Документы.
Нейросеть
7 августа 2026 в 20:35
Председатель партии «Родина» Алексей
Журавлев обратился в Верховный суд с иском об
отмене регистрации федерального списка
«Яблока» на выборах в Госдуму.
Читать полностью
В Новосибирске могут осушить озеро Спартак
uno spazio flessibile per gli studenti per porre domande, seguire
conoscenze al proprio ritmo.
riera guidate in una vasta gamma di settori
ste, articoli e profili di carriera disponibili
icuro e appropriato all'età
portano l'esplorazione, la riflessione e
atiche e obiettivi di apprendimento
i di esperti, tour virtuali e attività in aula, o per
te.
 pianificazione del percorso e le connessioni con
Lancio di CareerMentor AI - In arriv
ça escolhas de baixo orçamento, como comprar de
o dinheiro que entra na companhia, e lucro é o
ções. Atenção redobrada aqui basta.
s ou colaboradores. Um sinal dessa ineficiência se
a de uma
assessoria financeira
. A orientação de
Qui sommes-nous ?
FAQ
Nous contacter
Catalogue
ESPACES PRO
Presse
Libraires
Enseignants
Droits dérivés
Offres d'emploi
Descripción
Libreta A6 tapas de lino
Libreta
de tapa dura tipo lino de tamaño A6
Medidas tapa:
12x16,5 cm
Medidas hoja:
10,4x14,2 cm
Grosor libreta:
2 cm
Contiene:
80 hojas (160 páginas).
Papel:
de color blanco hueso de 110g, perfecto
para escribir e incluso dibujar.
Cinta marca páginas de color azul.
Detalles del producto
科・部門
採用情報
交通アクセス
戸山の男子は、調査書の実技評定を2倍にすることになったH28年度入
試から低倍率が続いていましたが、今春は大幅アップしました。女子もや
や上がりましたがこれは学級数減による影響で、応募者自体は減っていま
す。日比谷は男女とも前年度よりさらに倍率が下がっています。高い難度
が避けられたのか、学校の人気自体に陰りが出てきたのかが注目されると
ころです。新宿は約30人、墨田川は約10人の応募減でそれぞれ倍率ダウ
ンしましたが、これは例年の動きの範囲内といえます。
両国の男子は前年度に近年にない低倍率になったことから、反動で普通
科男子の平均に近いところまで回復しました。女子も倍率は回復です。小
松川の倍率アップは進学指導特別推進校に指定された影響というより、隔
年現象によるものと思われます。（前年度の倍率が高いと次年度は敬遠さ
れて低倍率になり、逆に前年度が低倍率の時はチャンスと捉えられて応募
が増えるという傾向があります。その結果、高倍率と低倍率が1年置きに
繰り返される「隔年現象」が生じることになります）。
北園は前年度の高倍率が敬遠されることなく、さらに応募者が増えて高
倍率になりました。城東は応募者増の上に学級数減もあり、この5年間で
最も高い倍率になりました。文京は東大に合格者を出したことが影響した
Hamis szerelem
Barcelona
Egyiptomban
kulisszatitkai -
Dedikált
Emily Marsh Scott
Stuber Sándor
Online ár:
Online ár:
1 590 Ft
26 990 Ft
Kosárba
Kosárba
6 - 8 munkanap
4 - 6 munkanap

EXERCISE AIM: Beginning with the first line of the listing above, please write out every line exactly until you reach the line that contains "conoscenze al proprio ritmo.", and include that one too.

ANSWER TO THIS EXERCISE:
Документы.
Нейросеть
7 августа 2026 в 20:35
Председатель партии «Родина» Алексей
Журавлев обратился в Верховный суд с иском об
отмене регистрации федерального списка
«Яблока» на выборах в Госдуму.
Читать полностью
В Новосибирске могут осушить озеро Спартак
uno spazio flessibile per gli studenti per porre domande, seguire
conoscenze al proprio ritmo.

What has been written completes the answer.